§ Records to process
────

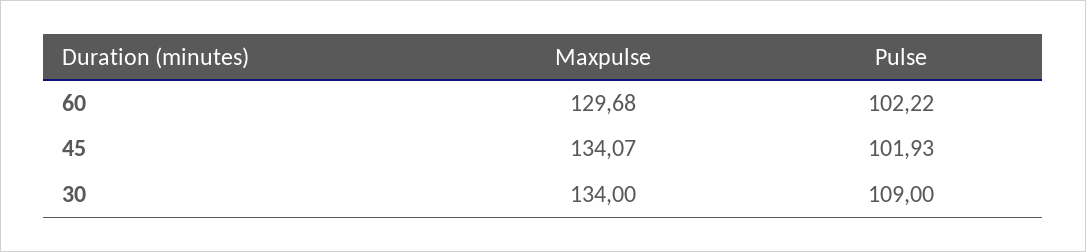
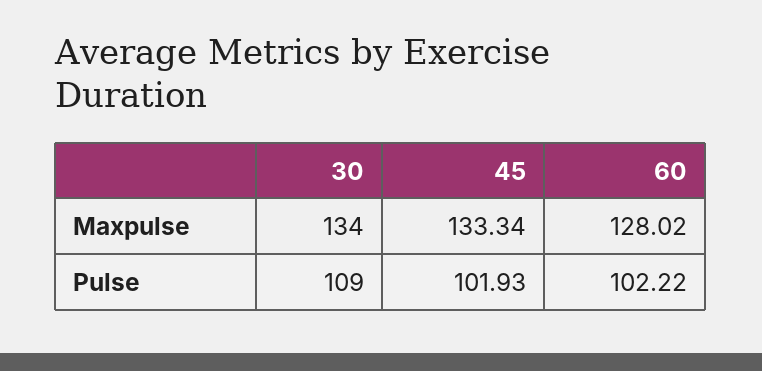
Maxpulse, 60: 129.68 -> 128.02
Maxpulse, 45: 134.07 -> 133.34

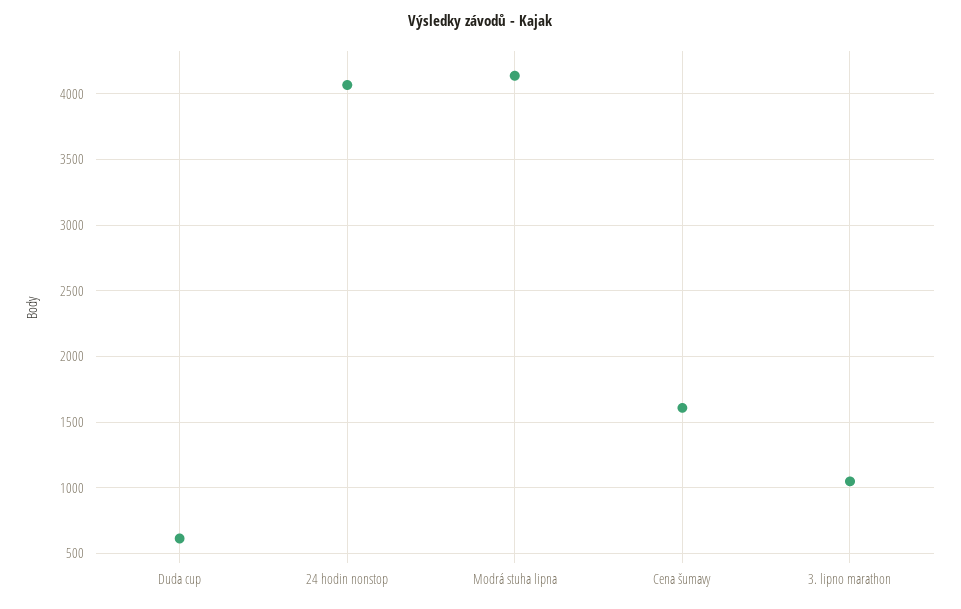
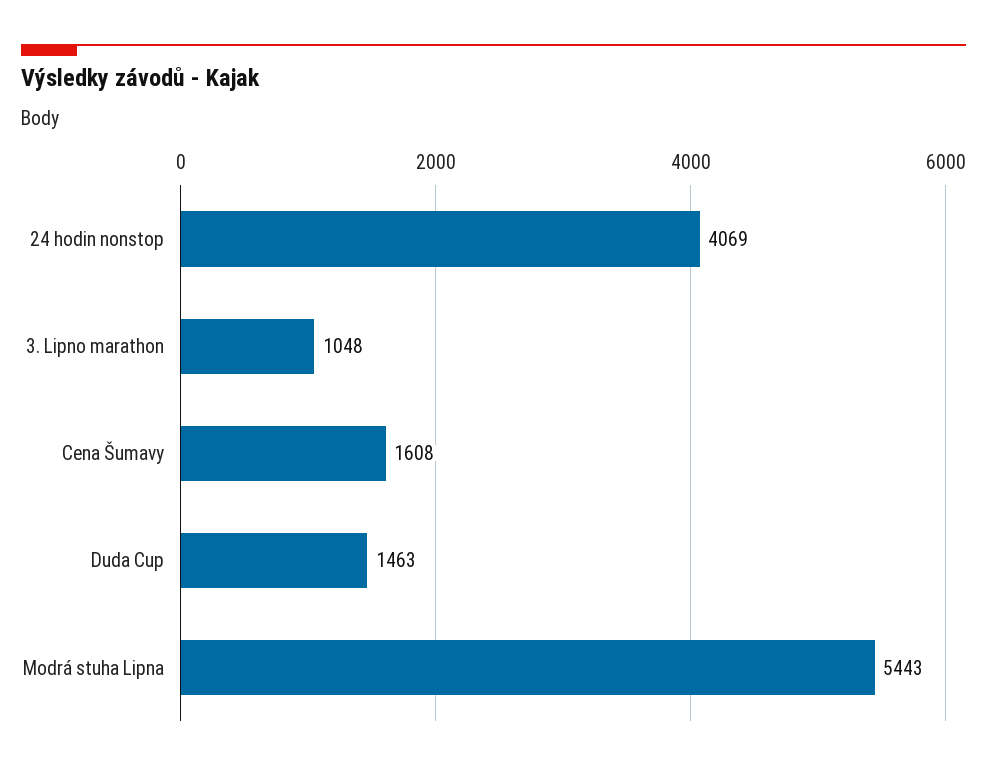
Duda cup: 600 -> 1463
Modrá stuha lipna: 4150 -> 5443

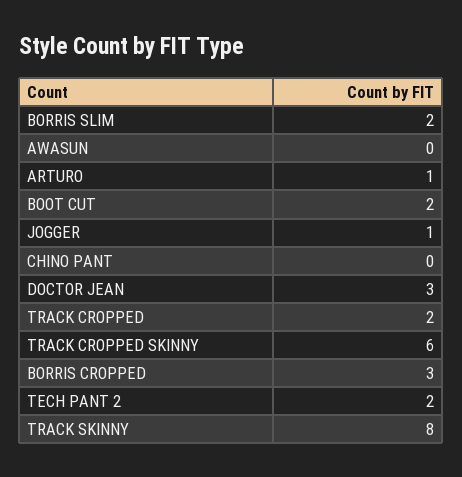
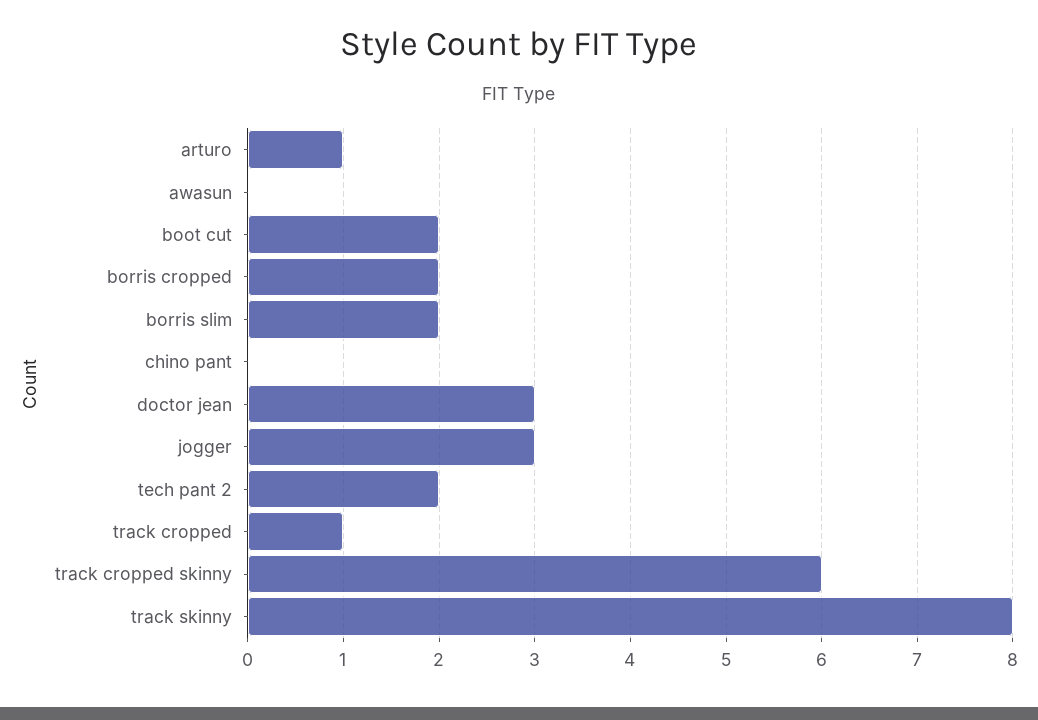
JOGGER: 1 -> 3
TRACK CROPPED: 2 -> 1
BORRIS CROPPED: 3 -> 2

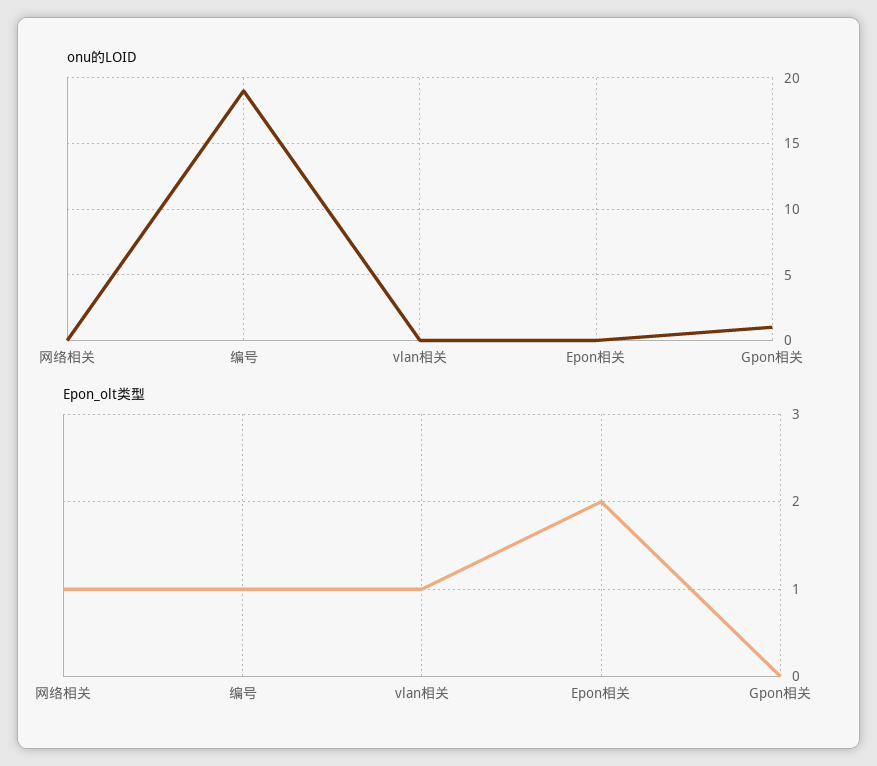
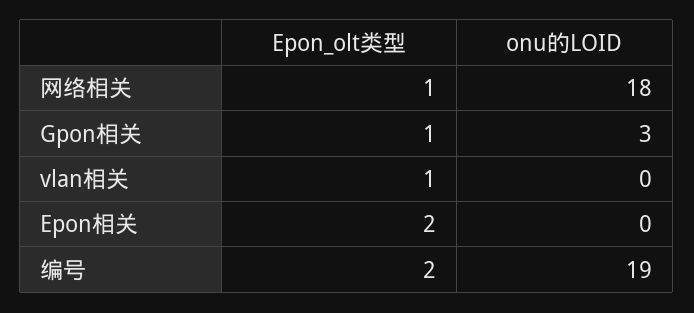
onu的LOID, 网络相关: 0 -> 18
onu的LOID, Gpon相关: 1 -> 3
Epon_olt类型, 编号: 1 -> 2
Epon_olt类型, Gpon相关: 0 -> 1

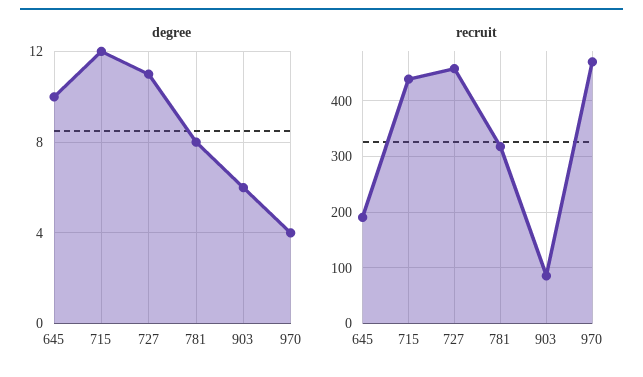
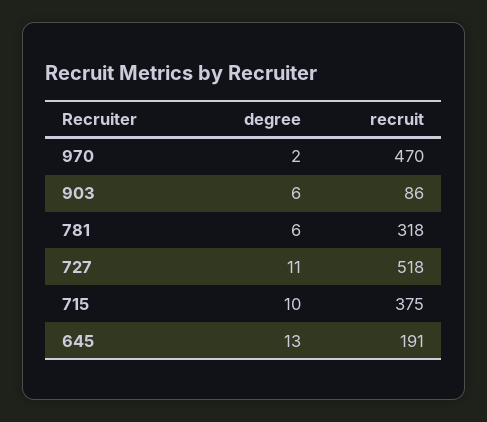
degree, 645: 10 -> 13
degree, 715: 12 -> 10
degree, 781: 8 -> 6
degree, 970: 4 -> 2
recruit, 715: 440 -> 375
recruit, 727: 460 -> 518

────

§ Task to carry out
The response should contain every record above exactly as written, and none of the pictures.

§ Response
Maxpulse, 60: 129.68 -> 128.02
Maxpulse, 45: 134.07 -> 133.34

Duda cup: 600 -> 1463
Modrá stuha lipna: 4150 -> 5443

JOGGER: 1 -> 3
TRACK CROPPED: 2 -> 1
BORRIS CROPPED: 3 -> 2

onu的LOID, 网络相关: 0 -> 18
onu的LOID, Gpon相关: 1 -> 3
Epon_olt类型, 编号: 1 -> 2
Epon_olt类型, Gpon相关: 0 -> 1

degree, 645: 10 -> 13
degree, 715: 12 -> 10
degree, 781: 8 -> 6
degree, 970: 4 -> 2
recruit, 715: 440 -> 375
recruit, 727: 460 -> 518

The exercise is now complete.